Ajay Banga, an Indian-American business leader, has been nominated by US president Joe Biden to be the next president of the World Bank amid calls for the multilateral development bank to prioritise climate action.
In a statement released by the White House announcing the nomination, US president Joe Biden said the former Mastercard executive “has critical experience mobilising public-private resources to tackle the most urgent challenges of our time, including climate change”.
“Ajay is uniquely equipped to lead the World Bank at this critical moment in history,” Mr Biden said in a statement, hailing the business executive’s Indian roots and knowledge of the challenges facing developing countries and ability to mobilise private capital to tackle big problems.
The nomination comes after the resignation of World Bank’s current chief David Malpass, an appointee of former US president Donald Trump. Mr Malpass sparked outrage last year when he refused to acknowledge that the climate crisis was real.

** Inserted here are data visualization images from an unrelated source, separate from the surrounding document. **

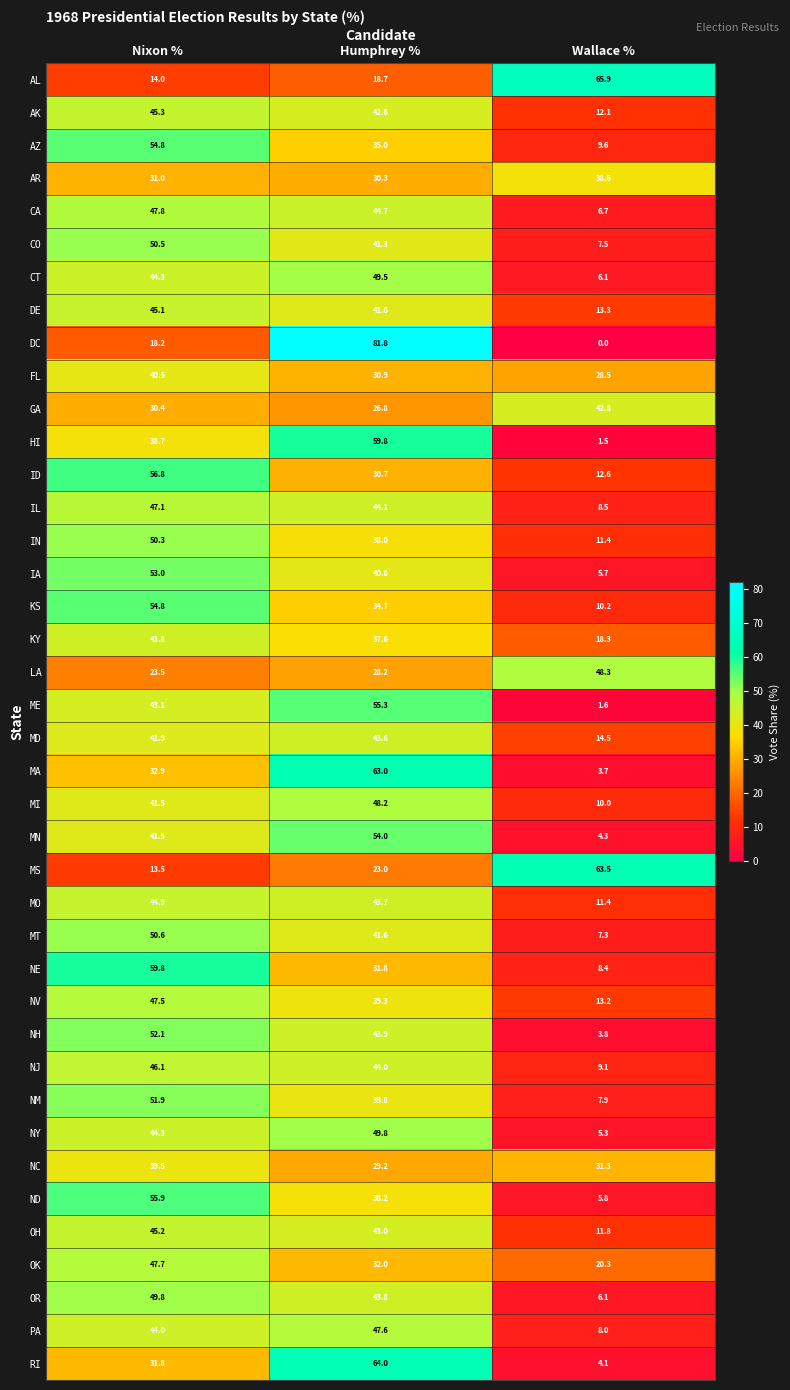

Rank the categories by ME value from highest to lowest.

Humphrey %, Nixon %, Wallace %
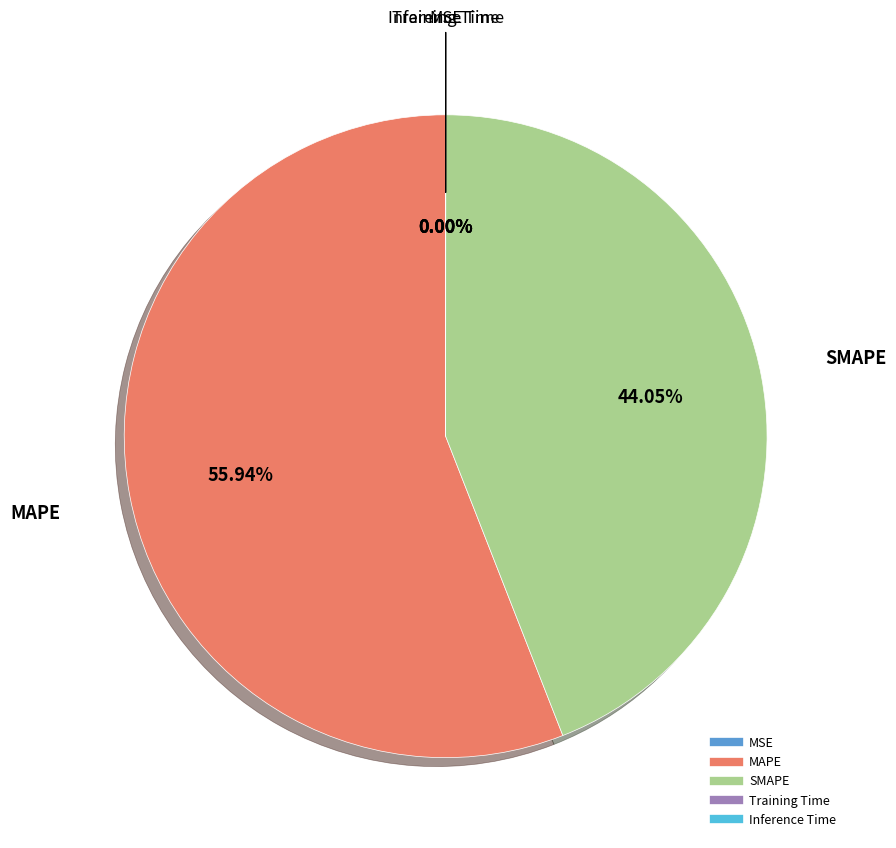

Which category has the biggest portion of the pie?

MAPE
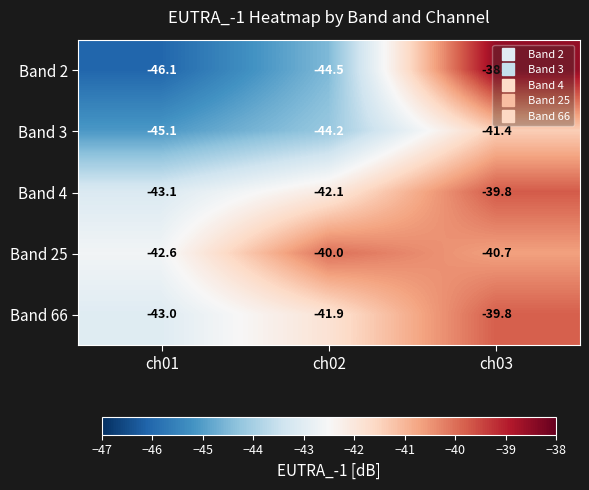

What is the difference between the highest and lowest values at ch03?

2.9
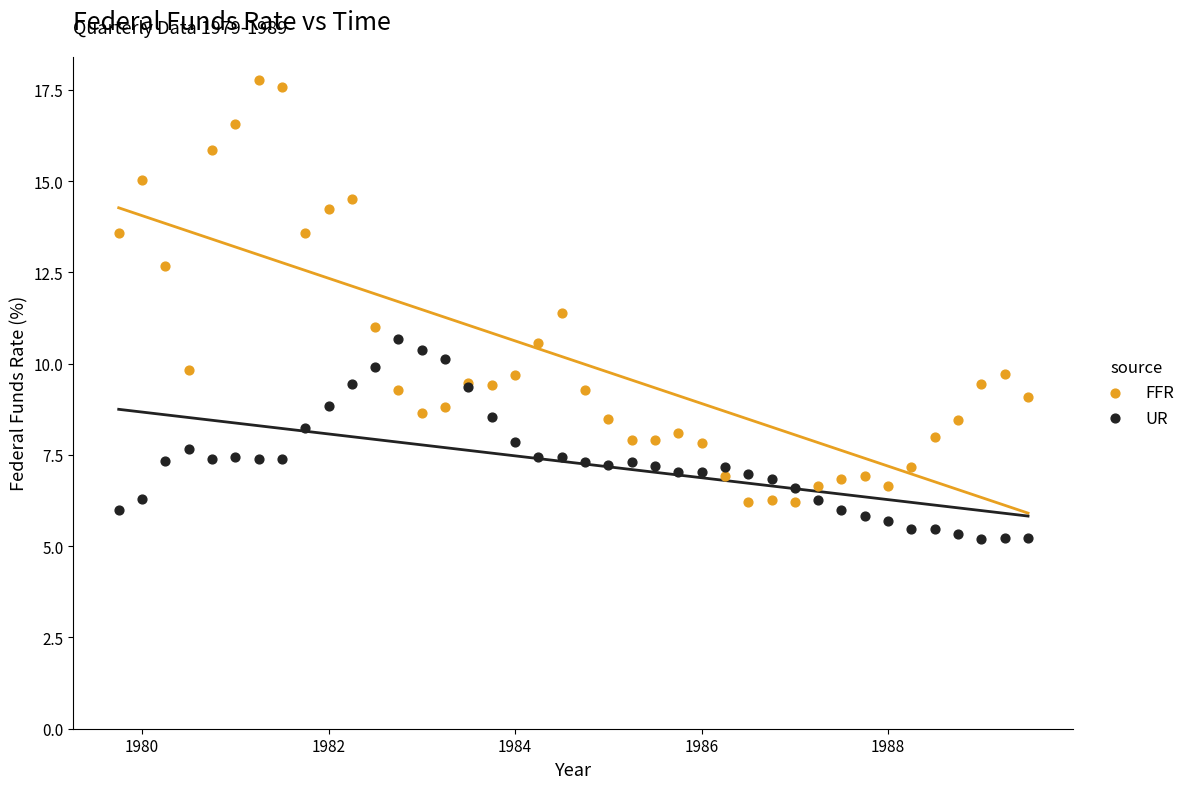

Which series contains the lowest Y value?

UR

Mr Banga, 63, who is currently an advisor to General Atlantic’s climate-focused fund BeyondNetZero, comes with extensive private sector experience and has served as the head of Mastercard apart from working with Kamala Harris on her central American projects.
If selected, Mr Banga will assume a crucial job at the 77-year-old institution that oversees billions of dollars of funding to developing countries with increasing pressure to better address the climate crisis and bridge the inequality gap.

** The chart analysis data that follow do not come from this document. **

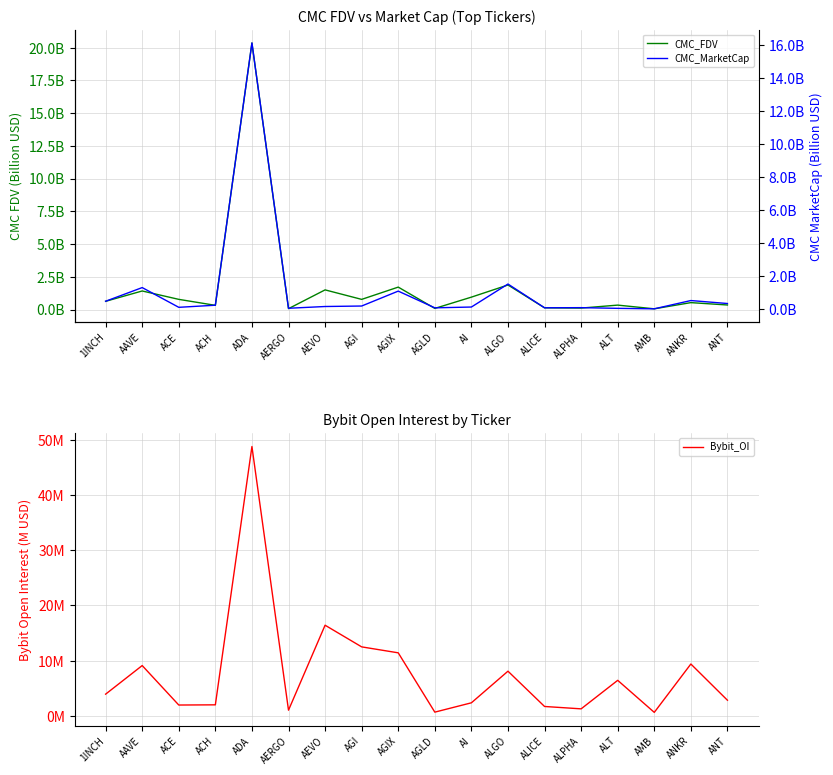

Between AI and ACH, which is larger?

AI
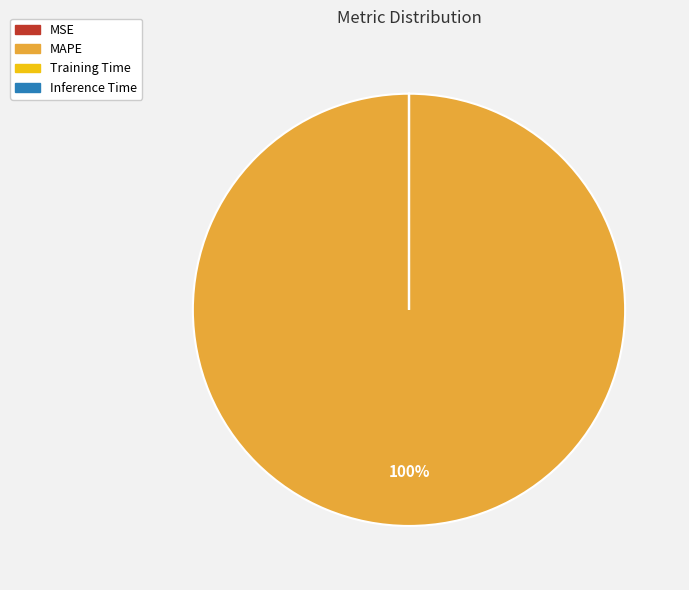

Which category has the biggest portion of the pie?

MAPE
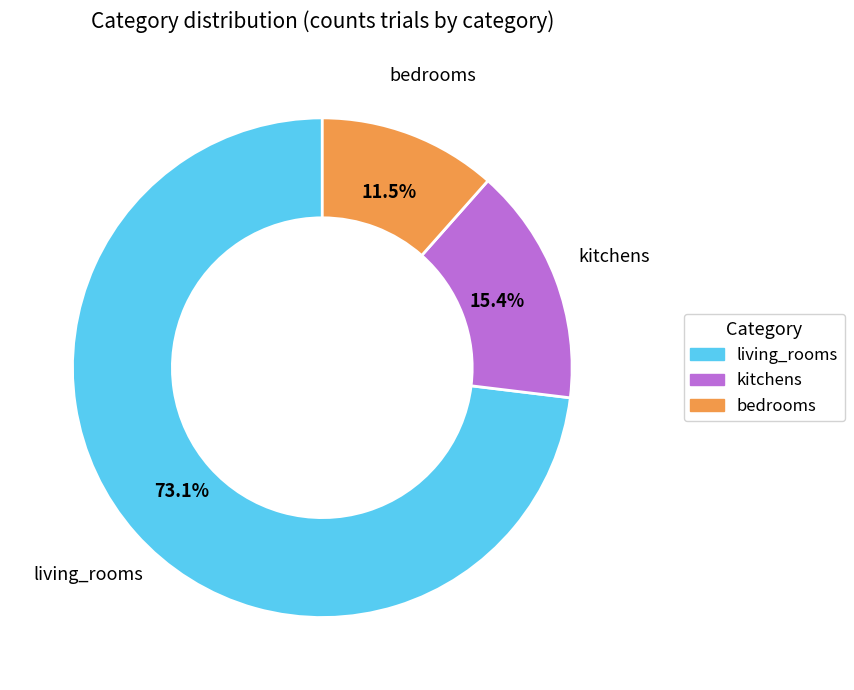

Count the number of slices in the pie.

3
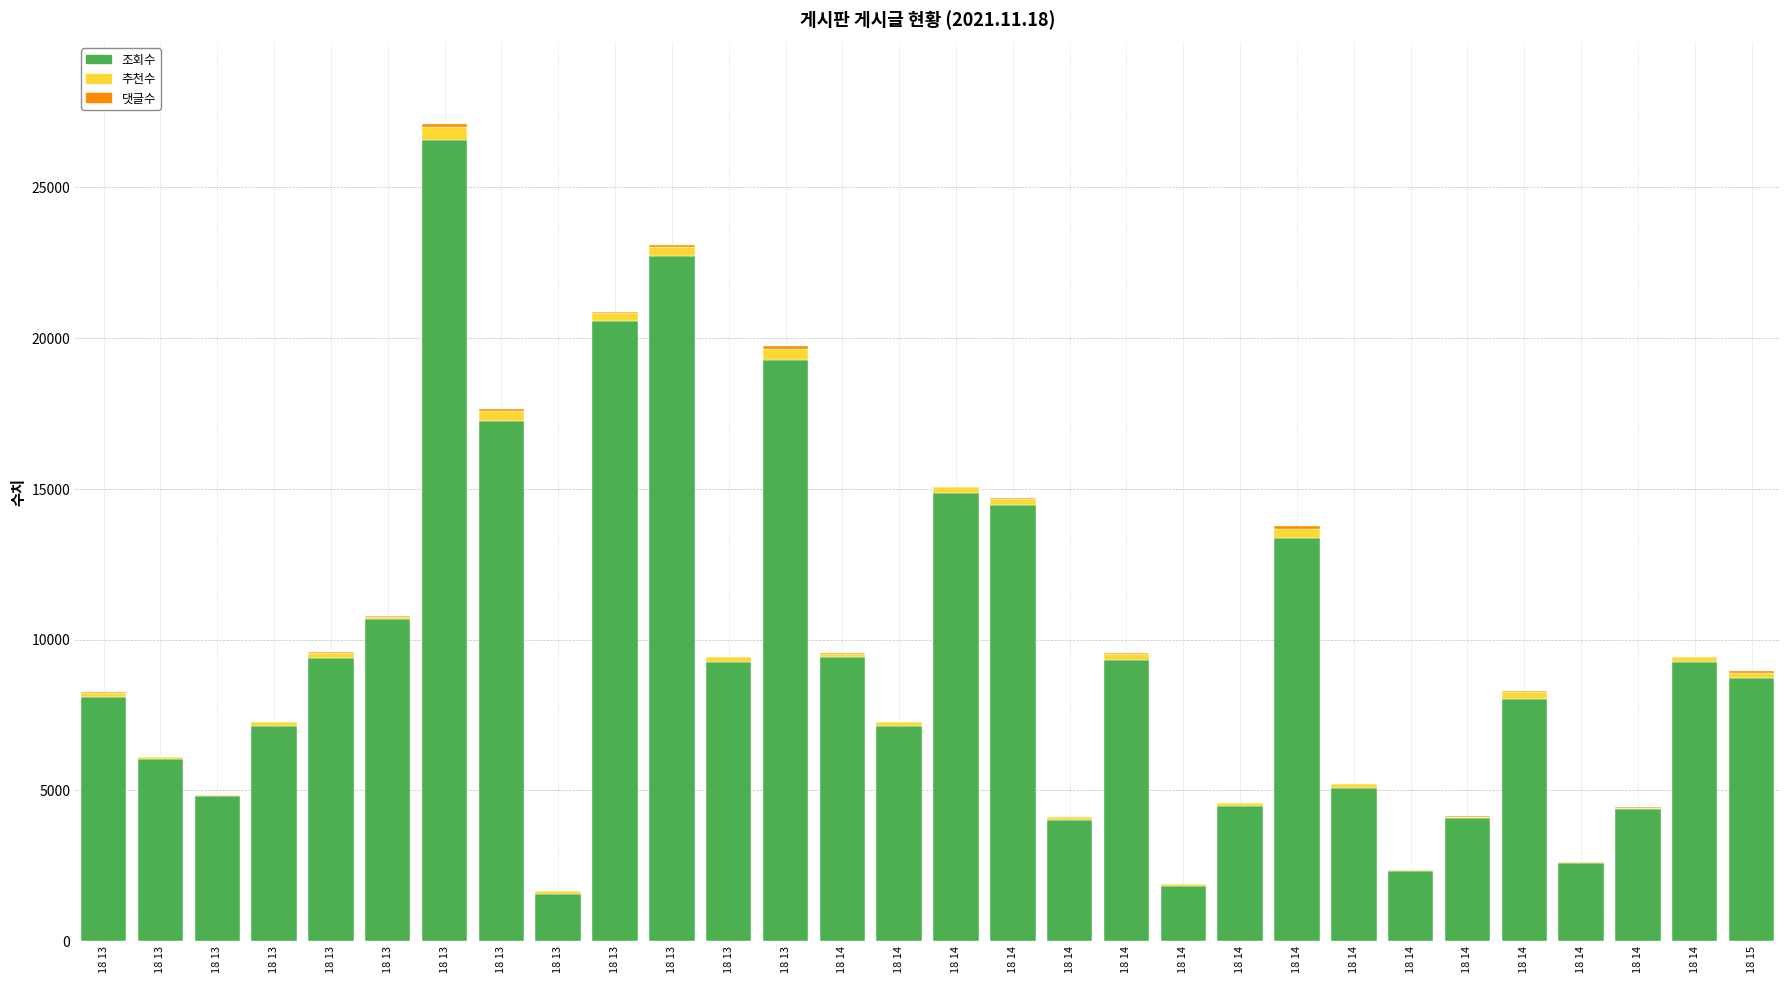

True or false: 조회수 has a value of 9253 at 18 13.

True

As the urgency to tackle climate change grows, the need for financing in middle and low-income countries is also growing. The World Bank, which plays a crucial role in unlocking climate finance for poor countries, is facing increasing pressure to prioritise climate action. Countries like India have called on the multilateral lender to boost its lending capacity for climate financing in such countries.

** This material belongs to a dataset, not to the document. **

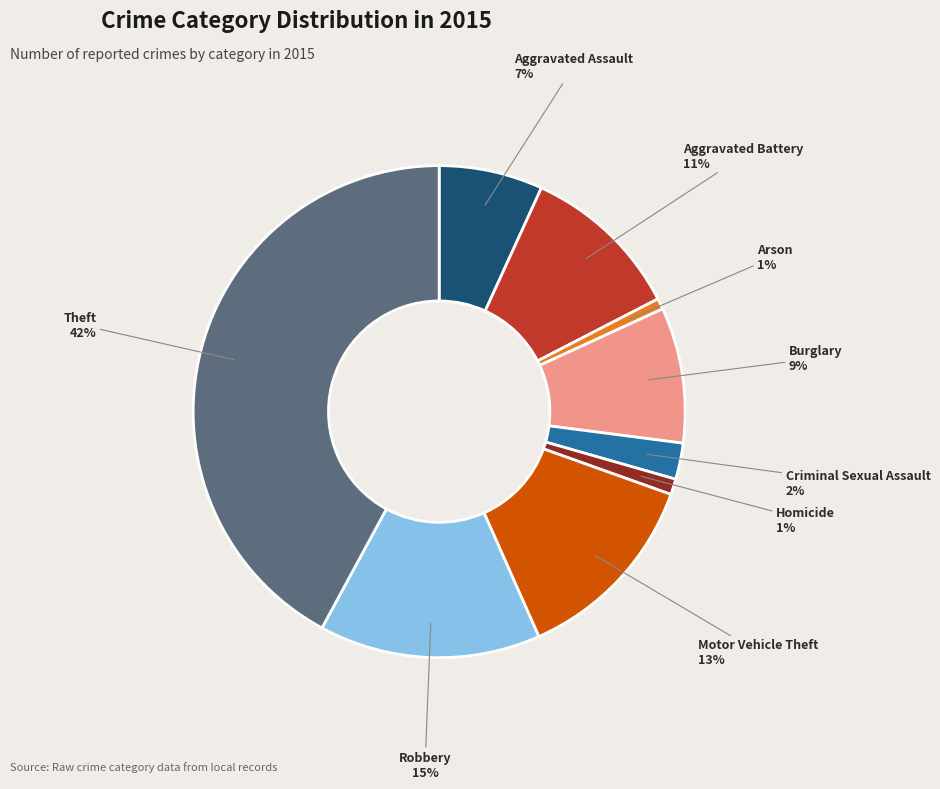

Which category has the biggest portion of the pie?

Theft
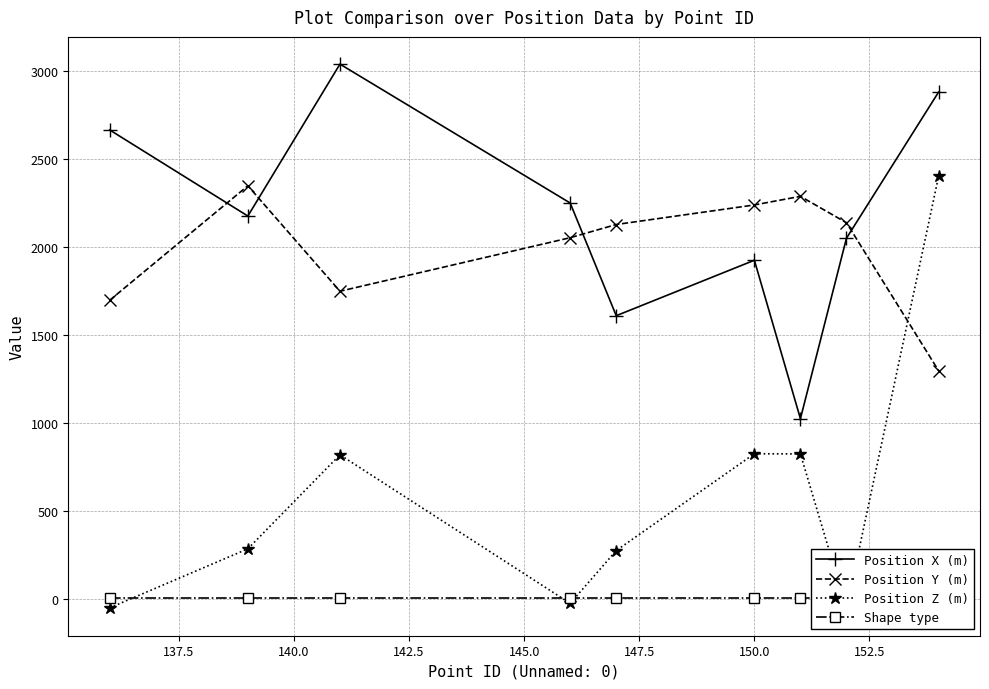

What is the minimum value for Shape type?

6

Some estimates suggest that poor countries may require trillions of dollars annually by 2030 to combat climate change. Despite commitments made by richer countries, current climate finance falls significantly short of these needs.
The US, the World Bank’s biggest shareholder, has traditionally been in charge of selecting the person to lead the institution and a US citizen is chosen for the job. European leaders choose the head of the International Monetary Fund (IMF). However, off late there have been calls by developing countries and international organisations alike to open up the process to incorporate more diversity. Hence, there can be more nominations.
Oxfam International said the next bank president should be chosen through a transparent global process. “The World Bank is not a US bank, a commercial bank, or a private equity firm. For a job of this stature, we need more than a tap on the shoulder from President Biden.”
Mr Banga’s nomination also does not come without any criticism. Jeff Hauser, who heads the progressive Revolving Door Project, demanded Mr Biden retract the nomination of the top official from a “rapacious international private equity firm” who had previously worked only in private sector firms.
“Neither private equity, nor MasterCard, nor Citigroup, nor PepsiCo, nor Nestle, nor Dow promote shared prosperity. They all do vastly more to exacerbate inequality than to fight it,” he said in a statement.
The decision will lie with the World Bank board which expects to select the new president by May as Mr Malpass’s term ends in June. The board said it is accepting nominations till 29 March.
Reuters quoted a senior US administration official saying they did not know if other countries would nominate candidates for the post but some countries have already extended their support for Mr Banga.
Christian Lindner, the finance minister of Germany, another major shareholder, said on Friday ahead of G20 finance leaders meeting in the Indian city of Bengaluru, that Berlin supports Mr Banga’s nomination.
India is also expected to support Mr Banga’s candidacy, according to Krishnamurthy Subramanian, the former top economic adviser to the Indian government who now serves as India’s executive director at the IMF. “It’s an elegant solution.”
“I think the speed of the nomination, less than 48 hours after the WB board launched the process, reflects a desire to discourage any challengers and wrap it up quickly,” Scott Morris, a senior fellow at the Center for Global Development and a former US Treasury official, was quoted by Reuters as saying.
Treasury Secretary Janet Yellen has earlier expressed confidence in Mr Banga’s leadership and said she wanted to see the World Bank serve as a “force multiplier for good by setting the right agenda”.